The case law that has developed is sparse and not of much assistance. The occasions when a court has made an unequal allocation are few. While it is often pleaded, it has not historically been of much use to redress the problems created by the Act itself. Whether dealing with "family assets" or "commercial assets", neither test openly declares a change in value post separation as a basis for the unequal division remedy, and it would seem, given the general reluctance to rely on hindsight in these matter, it would not be appropriate to do so.
The interest provisions are, despite liberalization in recent years, not universally applied and not necessarily sufficient as a remedy.

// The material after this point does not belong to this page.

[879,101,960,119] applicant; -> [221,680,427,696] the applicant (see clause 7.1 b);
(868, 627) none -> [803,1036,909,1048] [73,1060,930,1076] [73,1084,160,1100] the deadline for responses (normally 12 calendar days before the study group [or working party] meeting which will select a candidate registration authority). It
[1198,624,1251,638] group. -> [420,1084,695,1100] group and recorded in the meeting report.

The power to award interest is discretionary and subject to the court being "satisfied that it is equitable under the circumstances". The case law that has developed has tended to tie the award of interest to the payment of support in the pre-trial or interim period. Conduct of the parties vis-a-vis the litigation, resulting in delay or unfairness, is also relevant. It may depend on whether the payor himself would have earned interest on the equalization payment, whether he had the assets and when he had the ability to pay it. An award of interest need not be with respect to all of the award and may be subject to timing issues.
Secondly, there is no clear mechanism to predict the rate of interest that might be allowed. The award of interest, even at the highest rate, may do little to redress the inequity that might arise where an asset changes value significantly between the date of valuation and the day of reckoning.